◆ TASK DETAILS:
Print the data below line for line without altering anything, and leave out the picture.

◆ EXERCISE DATA:
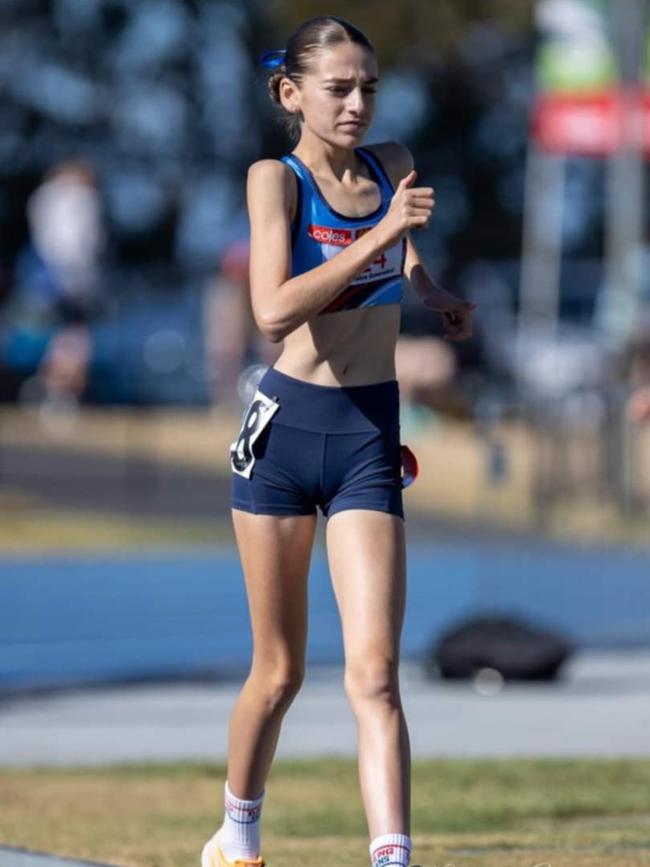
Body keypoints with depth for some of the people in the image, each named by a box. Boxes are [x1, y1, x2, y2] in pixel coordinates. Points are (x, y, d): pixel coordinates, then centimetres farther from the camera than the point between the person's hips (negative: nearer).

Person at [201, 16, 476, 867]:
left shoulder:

◆ OUTPUT FOR THIS TASK:
Body keypoints with depth for some of the people in the image, each named by a box. Boxes are [x1, y1, x2, y2] in pixel coordinates. Points are (x, y, d): pixel coordinates, then centimetres farther from the camera than the point between the person's hips (negative: nearer).

Person at [201, 16, 476, 867]:
left shoulder:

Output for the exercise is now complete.